Of birds, bees and parents
Gone are the days when parents changed channels when sexually explicit scenes were shown or turned red-faced at the mere mention of the three-letter word.
Generation Y’s parents are accepting that youngsters are sexually active these days. And, many are making the effort to have the birds-and-bees talk.
Lawyer Aban Nanavaty (46) is one of them. She had a candid talk about sex with her elder daughter Sarosh (20) when she was in Class 8 and now she’s started talking to her younger one, Sanaya (13).
“Children watch everything on television anyway. Many scenes must be raising questions in their minds and if their curiosity is not satiated by friends, they will start putting two and two together. I would rather they get reliable information from me,” she said.
Nanavaty and many other parents also feel that greater understanding of sexuality makes children more responsible rather than encouraging them to have sex.
Even parents who are hesitant to talk about sex with their children are trying innovative ways to make their children aware.
Take Roopa Kanodia for instance. The homemaker got books about adolescence for her 13-year-old and sex education for her 16-year-old. “I wish I could have spoken to them directly but I felt awkward,” she said.
Gita Chadha and a group of her friends arranged for a psychologist to talk to their daughters when they were 11 years old.
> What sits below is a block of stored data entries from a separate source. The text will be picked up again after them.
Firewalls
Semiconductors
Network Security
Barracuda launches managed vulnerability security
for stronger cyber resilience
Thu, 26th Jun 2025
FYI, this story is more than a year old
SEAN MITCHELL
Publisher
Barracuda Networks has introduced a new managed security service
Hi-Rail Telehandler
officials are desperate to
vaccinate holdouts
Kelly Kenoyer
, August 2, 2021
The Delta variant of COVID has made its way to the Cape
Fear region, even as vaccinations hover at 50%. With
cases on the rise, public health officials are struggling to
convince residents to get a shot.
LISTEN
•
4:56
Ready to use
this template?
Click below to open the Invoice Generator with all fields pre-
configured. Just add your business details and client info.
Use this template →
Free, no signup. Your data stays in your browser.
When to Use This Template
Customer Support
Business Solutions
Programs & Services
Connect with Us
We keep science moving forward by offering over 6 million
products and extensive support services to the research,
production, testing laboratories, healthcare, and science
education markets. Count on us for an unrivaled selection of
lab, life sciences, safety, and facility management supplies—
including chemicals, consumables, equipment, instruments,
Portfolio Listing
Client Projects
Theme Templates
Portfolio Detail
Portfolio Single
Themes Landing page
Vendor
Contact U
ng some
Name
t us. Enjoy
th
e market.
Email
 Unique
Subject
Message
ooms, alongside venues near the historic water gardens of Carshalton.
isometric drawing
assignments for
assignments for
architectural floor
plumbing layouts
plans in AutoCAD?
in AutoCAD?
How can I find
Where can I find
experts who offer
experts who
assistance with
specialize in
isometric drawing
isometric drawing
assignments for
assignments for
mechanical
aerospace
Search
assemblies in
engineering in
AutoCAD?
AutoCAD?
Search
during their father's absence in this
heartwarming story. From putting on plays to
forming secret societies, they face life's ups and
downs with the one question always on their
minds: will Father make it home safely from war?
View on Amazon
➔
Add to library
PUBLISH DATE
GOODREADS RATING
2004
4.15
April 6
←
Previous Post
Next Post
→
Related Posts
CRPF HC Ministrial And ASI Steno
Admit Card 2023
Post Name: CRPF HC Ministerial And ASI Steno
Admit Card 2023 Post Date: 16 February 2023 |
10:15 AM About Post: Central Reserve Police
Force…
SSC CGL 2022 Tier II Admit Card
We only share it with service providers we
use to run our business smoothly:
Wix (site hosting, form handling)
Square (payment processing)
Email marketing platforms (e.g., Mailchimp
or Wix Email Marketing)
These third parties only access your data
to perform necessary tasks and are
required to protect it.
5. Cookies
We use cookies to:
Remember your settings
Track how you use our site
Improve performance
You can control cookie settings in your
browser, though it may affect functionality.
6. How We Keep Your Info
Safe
“A lot of mothers felt that the girls would feel more open to talk to an outsider. We also felt that as the girls also discussed these things among themselves, it would be better to talk them as a group,” she said.
Sexologist Dr Prakash Kothari said he had noticed the change in parents’ attitude.
“A Muslim father once came to me with his daughter, who was wearing a burkha. He had noticed that she was attracted to women only. He was very understanding and accepted this but was worried about the extended family’s reaction,” he said.
Parents may have become more “chilled out” but most of them ideally want their children to wait till marriage for sex. And all of them feel the age of consent should be 18 — it is currently 16 in India.
“At sixteen, children are not emotionally, physically and mentally mature. The legal age for sex should be at least 18,” said Chadha.